Barrières

sigmar polkeJe suis triste d’entendre jour après jour les litanies de l’extrême, qu’il faudrait vivre à l’abri des barrières, se faire du monde l’image d’un camp retranché où nous serions, paraît-il, à l’abri des migrants qui déferlent sur nos plages. Je suis effrayé des vociférations lepéniennes qui déclarent la France menacée par l’islam, et las d’entendre de faux prophètes et sans doute de faux philosophes et de médiocres penseurs prétendre que l’on oublie  le « vrai » peuple, qu’au cours des décennies récentes nos bons soins sont allés aux sans papiers, aux minorités, aux gays et aux psychiatrisés et que cela n’est pas « le peuple ». Ces mots « le peuple » résonnent dans leur voix comme résonnait le mot « kultur » dans la parole des nazis : un simple prétexte pour que l’on couvre du mieux qu’on peut la haine des autres, de ceux qui n’en seraient pas, de ce « peuple » qu’on est bien en mal de définir. Ils ont pris le  « souverainisme » en étendard en lieu et place de la nation. Ils ont inventé un nouveau mot pour désigner ceux à qui ils s’opposent, ils les déclarent « bobos », contraction paraît-il de « bourgeois bohêmes » alors que bourgeois ils sont bien plus que ceux à qui ils s’en prennent. Bohême, je ne sais pas, mais ne peuvent-ils vraiment laisser vivre les gens comme ils l’entendent ? Peut-être certains, la Nation, ça ne les regarde pas, et alors ? Et le clairon qui marche au pas, non plus.

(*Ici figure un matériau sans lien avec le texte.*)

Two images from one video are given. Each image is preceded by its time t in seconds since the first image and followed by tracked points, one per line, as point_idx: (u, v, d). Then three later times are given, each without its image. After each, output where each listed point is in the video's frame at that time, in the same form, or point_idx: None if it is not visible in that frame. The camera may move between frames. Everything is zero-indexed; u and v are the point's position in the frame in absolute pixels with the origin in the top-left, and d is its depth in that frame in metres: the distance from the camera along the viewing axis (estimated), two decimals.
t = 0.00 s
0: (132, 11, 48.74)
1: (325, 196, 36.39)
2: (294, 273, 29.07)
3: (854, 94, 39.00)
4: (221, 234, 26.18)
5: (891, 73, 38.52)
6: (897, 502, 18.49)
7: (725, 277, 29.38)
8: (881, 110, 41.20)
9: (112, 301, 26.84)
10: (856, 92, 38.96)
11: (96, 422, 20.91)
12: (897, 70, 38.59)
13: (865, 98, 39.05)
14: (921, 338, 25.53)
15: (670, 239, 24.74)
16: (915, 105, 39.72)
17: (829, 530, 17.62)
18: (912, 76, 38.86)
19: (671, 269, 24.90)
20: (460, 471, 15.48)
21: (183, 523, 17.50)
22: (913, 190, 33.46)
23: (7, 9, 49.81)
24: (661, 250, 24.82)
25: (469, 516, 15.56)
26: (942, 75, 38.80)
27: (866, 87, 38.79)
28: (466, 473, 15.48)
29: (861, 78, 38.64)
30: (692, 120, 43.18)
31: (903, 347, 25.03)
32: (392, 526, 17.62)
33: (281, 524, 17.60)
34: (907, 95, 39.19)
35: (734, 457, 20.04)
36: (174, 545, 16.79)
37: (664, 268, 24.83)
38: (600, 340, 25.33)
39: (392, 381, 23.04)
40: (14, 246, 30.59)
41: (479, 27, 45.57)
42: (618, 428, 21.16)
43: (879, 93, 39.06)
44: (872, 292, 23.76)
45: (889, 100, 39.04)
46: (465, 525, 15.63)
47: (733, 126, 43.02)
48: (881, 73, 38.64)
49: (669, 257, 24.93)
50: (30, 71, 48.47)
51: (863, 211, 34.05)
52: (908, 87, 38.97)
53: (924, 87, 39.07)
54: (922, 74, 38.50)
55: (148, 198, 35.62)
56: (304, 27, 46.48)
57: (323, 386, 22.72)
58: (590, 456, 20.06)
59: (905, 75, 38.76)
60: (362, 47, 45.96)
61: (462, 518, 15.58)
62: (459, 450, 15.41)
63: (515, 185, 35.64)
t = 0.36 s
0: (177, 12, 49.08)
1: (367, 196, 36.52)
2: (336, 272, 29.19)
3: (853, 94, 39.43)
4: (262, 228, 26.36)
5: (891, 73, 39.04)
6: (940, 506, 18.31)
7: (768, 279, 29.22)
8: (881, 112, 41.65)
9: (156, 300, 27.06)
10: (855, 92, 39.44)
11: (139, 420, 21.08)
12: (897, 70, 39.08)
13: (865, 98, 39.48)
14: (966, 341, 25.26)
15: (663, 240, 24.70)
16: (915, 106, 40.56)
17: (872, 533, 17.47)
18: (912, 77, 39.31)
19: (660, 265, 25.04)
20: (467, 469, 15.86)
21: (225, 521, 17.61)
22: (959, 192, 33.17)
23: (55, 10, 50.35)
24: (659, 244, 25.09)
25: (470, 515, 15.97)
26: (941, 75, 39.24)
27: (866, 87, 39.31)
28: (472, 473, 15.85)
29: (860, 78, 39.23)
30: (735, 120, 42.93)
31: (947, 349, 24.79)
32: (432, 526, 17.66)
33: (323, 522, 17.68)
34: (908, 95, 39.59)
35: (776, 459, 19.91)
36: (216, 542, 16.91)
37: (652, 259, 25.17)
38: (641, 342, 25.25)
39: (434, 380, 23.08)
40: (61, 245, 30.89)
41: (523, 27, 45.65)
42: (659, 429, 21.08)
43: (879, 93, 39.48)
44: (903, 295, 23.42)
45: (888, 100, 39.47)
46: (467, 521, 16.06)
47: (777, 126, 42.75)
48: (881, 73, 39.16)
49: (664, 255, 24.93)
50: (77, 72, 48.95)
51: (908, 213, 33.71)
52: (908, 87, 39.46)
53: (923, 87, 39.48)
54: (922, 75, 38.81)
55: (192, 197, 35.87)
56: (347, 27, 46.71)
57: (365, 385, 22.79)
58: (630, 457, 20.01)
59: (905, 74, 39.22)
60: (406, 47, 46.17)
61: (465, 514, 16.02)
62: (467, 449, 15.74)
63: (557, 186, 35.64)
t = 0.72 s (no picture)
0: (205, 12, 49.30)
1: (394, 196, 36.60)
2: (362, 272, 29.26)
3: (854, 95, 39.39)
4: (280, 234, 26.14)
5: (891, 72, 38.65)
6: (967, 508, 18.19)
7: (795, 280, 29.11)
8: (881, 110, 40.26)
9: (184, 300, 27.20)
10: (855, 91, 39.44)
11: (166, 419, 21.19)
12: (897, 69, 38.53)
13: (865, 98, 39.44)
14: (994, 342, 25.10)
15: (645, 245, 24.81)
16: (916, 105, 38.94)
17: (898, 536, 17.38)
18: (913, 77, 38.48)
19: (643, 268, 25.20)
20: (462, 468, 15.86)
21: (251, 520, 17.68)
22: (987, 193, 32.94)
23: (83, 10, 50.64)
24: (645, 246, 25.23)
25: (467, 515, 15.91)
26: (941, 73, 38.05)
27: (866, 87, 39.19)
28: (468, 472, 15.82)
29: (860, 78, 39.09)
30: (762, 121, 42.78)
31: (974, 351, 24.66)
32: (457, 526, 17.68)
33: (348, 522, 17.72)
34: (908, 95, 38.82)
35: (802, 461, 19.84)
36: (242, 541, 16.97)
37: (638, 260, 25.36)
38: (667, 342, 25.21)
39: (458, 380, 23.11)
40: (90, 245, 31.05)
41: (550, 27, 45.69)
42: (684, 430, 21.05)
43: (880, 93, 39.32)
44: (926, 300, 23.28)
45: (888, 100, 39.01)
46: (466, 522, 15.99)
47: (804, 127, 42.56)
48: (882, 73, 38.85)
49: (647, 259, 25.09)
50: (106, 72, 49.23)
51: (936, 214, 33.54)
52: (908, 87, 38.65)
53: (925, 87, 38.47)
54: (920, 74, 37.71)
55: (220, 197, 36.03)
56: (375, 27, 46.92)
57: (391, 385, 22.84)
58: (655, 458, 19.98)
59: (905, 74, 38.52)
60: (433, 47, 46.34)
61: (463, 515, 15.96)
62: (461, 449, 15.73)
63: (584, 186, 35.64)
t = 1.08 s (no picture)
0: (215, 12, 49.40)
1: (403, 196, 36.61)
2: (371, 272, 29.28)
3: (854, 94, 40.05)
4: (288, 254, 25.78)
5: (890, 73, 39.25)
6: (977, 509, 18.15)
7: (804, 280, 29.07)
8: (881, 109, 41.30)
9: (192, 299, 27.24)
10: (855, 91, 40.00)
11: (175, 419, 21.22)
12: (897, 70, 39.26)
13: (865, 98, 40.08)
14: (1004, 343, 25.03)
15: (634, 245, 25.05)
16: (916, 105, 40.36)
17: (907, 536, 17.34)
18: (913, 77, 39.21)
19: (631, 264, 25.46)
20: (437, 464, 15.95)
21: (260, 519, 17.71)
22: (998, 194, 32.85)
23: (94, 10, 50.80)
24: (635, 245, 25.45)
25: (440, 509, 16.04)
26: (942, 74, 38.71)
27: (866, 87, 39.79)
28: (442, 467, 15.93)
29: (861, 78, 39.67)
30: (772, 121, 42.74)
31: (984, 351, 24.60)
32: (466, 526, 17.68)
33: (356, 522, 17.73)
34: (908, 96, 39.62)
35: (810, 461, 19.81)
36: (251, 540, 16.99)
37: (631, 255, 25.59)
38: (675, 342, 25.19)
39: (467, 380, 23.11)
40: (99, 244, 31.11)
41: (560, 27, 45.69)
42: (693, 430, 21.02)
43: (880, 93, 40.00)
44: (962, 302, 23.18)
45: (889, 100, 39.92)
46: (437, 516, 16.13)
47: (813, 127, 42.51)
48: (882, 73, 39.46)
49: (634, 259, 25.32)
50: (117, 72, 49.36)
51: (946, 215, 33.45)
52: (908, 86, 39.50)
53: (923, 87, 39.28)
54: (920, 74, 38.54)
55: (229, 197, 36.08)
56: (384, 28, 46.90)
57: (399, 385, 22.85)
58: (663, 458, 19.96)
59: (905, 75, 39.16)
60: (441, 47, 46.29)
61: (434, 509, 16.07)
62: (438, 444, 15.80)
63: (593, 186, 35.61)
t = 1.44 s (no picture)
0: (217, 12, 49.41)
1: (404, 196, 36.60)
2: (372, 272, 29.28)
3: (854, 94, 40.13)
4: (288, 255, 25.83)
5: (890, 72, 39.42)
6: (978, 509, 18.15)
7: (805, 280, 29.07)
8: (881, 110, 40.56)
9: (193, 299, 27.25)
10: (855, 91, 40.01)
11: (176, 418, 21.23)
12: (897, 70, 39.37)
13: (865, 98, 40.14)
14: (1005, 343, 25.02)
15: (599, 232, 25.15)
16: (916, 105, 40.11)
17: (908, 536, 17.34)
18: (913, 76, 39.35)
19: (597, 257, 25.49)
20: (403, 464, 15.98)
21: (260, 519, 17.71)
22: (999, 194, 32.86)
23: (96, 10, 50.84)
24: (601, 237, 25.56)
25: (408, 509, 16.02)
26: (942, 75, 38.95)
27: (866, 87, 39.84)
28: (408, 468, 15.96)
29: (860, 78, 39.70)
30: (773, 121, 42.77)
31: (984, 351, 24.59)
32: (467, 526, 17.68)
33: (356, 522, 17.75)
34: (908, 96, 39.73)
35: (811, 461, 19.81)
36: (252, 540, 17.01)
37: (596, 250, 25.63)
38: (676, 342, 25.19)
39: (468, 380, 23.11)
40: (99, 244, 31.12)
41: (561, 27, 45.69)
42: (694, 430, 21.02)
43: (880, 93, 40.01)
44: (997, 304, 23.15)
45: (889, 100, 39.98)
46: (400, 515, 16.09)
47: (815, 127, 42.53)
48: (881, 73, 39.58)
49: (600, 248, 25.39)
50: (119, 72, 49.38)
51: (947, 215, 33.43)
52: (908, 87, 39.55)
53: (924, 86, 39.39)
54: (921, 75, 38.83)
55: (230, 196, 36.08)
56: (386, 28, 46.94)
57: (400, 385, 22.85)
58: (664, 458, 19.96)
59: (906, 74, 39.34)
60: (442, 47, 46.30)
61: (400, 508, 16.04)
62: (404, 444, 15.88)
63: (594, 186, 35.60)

Et alors ? Va-t-il falloir bientôt obligatoirement se vêtir de bleu-blanc-rouge, et entonner « La Marseillaise » en toute occasion ? Comme dans les parcs d’une ville de Roumanie que j’ai connue, va-t-on peindre les bancs publics aux couleurs nationales pour affirmer une identité dont tout à coup l’on douterait ? Faut-il manger du jambon pour faire la preuve qu’on est bon Français, acclamer les équipes de football de l’hexagone pour prouver qu’on n’est pas snob ? Renoncer au Théâtre soit disant élitiste pour prouver qu’on appartient au peuple ? Déchirer Freud pour complaire à Onfray ?

(photo: tableau de Sigmar Polke)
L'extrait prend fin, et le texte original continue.